HomeLa nouvelle du vendrediLA NOUVELLE DU VENDREDI : Kalgonin ou l’histoire d’un quartier de Ouagadougou

LA NOUVELLE DU VENDREDI : Kalgonin ou l’histoire d’un quartier de Ouagadougou


C’est lorsque nous saurons d’où nous venons que nous pourrons réellement nous fixer une destination objective.

 

Au commencement…

Ce fut tout d’abord une quelconque brousse. Une brousse perdue au milieu de la savane. Un paradis végétal où, le jour, les femmes se donnaient joyeusement à la cueillette de fruits sauvages.

La nuit, c’était la patrie des bêtes, où le chasseur courageux donnait rendez-vous à ses futures proies.

Par la magie des hommes, par la science architecturale poussa un beau matin dans l’herbe une minuscule case. Une case du Mogho, coiffée d’un chapeau de paille. Puis, une modeste concession familiale naquit et se développa. Par la volonté des dieux, un charmant petit village situé au bord d’une route, d’une colline ou d’une rivière, vit le jour.

  

Avant de devenir aujourd’hui ces beaux quartiers modernes, ces villes accueillantes, ces grandes agglomérations politiques, économiques, industrielles ou culturelles…toutes les belles cités de Dunia partagent une histoire commune :

Il était une fois ou l’histoire d’une naissance.

 

Biig san banga samb-ba

A banga yaaba

 

« L’enfant qui a bien connu son père,  connaît son grand-père ».

Nous nous sommes inspirés de cette profonde pensée du guide culturel, de l’illustre homme de Science, le Larlé Naba Abga*, car le souci de connaître nos racines, de sauvegarder pour la jeunesse future un patrimoine en état de décomposition est un devoir.

Ce noble sentiment nous a poussé sous les ruines de souvenirs, sous les décombres de témoignages, à la recherche d’une pierre restaurable.

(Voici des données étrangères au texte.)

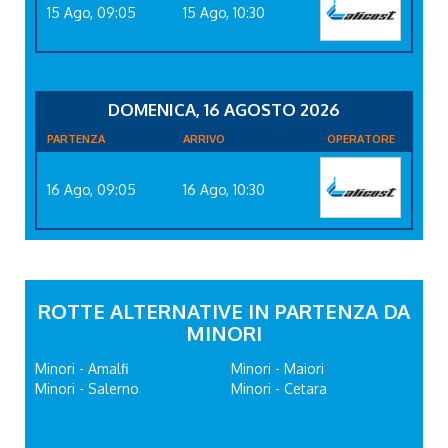
15 Ago, 09:05
15 Ago, 10:30
DOMENICA, 16 AGOSTO 2026
PARTENZA
ARRIVO
OPERATORE
16 Ago, 09:05
16 Ago, 10:30
ROTTE ALTERNATIVE IN PARTENZA DA
MINORI
Minori - Amalfi
Minori - Maiori
Minori - Salerno
Minori - Cetara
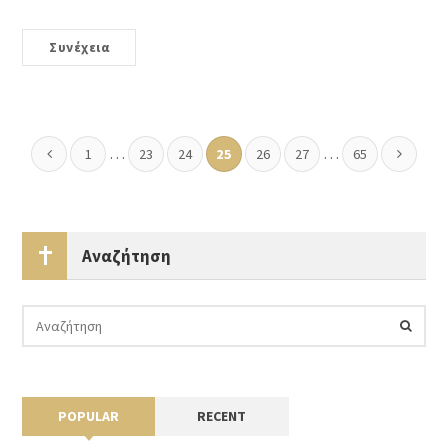
Συνέχεια
…
…
1
23
24
25
26
27
65
Αναζήτηση
POPULAR
RECENT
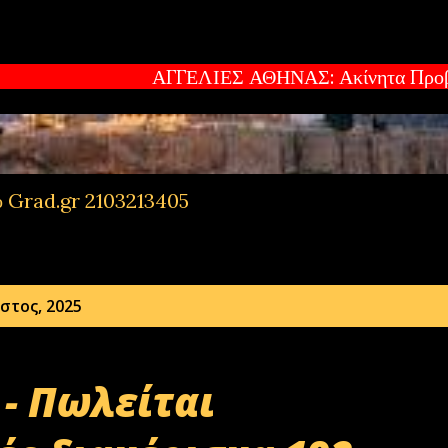
Μετάβαση στο κύριο περιεχόμενο
ΑΓΓΕΛΙΕΣ ΑΘΗΝΑΣ: Ακίνητα Προβολή και προ
πό Grad.gr 2103213405
τος, 2025
- Πωλείται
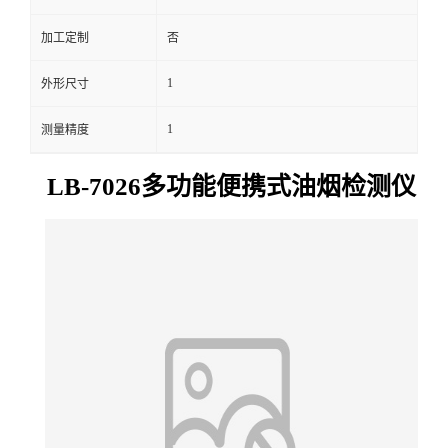
留
加工定制
否
1
外形尺寸
言
1
测量精度
LB-7026多功能便携式油烟检测仪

 In extremis, par cette fine chance qui sourit souvent aux audacieux, nous avons pu extraire avec peine cette histoire.

Un récit que nous tenterons d’immortaliser par la sève éternelle de l’encre, par la force de l’écriture.

 

Il était une fois au Mogho…

C’était à l’aube de l’humanité.

A travers toute la savane, dans les forêts lointaines, dans la profondeur des dunes de sable, dans les montagnes de glace, les mentalités étaient très différentes de celles d’aujourd’hui.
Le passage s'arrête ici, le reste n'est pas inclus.